It was just a few years after Leon Schumacher joined the University of Missouri that the agricultural mechanization program changed its name to Agricultural Systems Management (ASM). The program, located in the MU College of Agriculture, Food and Natural Resources Division of Food Systems and Bioengineering (FSB), updated its name in the early 1990s to reflect the changing teaching focus, as well as the ever-changing technology.
Now, nearly 30 years later, the program is updating its name once again to reflect new strategic priorities. The new name change, which went into effect in October, is from ASM to Agricultural Systems Technology (AST).
“We are excited about the change,” said Jinglu Tan, director of FSB. “This is not just a name change but a major revision of the curriculum reflecting a new direction we are taking strategically. Continued success of agriculture will heavily depend on novel digital technologies. The new program will prepare graduates with a new skillset critical to the future of agriculture and industry.”
Schumacher serves as the program coordinator for AST. He said they received feedback from current students, alumni and various businesses when considering the name change. A handful of similar programs across the country had already adopted the name change, which also helped the faculty at MU push to highlight its new strategic focus.
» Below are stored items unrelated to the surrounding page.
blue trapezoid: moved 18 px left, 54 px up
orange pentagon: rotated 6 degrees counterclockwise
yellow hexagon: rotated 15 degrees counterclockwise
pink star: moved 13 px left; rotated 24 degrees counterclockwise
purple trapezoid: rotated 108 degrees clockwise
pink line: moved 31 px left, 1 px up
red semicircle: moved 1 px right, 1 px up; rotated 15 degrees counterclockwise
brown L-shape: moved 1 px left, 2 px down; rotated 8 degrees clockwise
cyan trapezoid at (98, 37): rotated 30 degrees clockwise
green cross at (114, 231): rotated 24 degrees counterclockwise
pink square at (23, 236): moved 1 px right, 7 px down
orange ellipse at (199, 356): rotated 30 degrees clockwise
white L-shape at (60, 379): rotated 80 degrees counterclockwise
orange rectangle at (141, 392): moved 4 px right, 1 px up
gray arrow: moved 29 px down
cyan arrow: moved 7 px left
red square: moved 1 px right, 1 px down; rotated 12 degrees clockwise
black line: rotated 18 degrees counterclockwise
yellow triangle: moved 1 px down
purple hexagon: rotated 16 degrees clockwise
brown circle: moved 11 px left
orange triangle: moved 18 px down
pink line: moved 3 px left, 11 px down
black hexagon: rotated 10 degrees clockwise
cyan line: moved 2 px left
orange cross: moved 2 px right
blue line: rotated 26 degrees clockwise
“I think the agricultural systems management name was, at times, tough to explain,” Schumacher said. “The primary goal of the AST program is to promote the digital transformation that is occurring in agriculture. With the updated name, it really captures what our students are learning and taking with them when they join the workforce. The new name is more descriptive of the work we’re doing and makes it easier to explain to interested students.”
AST combines interests in machines and business. This career puts students at the forefront of technological innovation in agriculture, environmental protection and related industries. Through the combination of business principles and a knowledge of the latest technology, AST students develop the skills necessary to become successful in sales, service, product development and environmental management positions with agribusinesses. Students interested in production agriculture emphasize precision agriculture and environmental protection.
“There are so many exciting facets of this program,” Schumacher said. “The technology is always changing, too. It’s really exciting for us to help farmers and landowners implement this new technology on their operations.”
Along with a well-rounded degree, the program also offers a certificate in precision agriculture.
“When I started working on my PhD, and that’s been a few years ago, I remember reading a magazine completely focused on artificial intelligence,” Schumacher said. “At the time, I knew this is where we were headed. I really wanted to study the subject and research it. In the last five years, that’s what I’ve been doing. It’s been an incredible experience, and it’s just a lot of fun. I love passing that excitement down to the students.”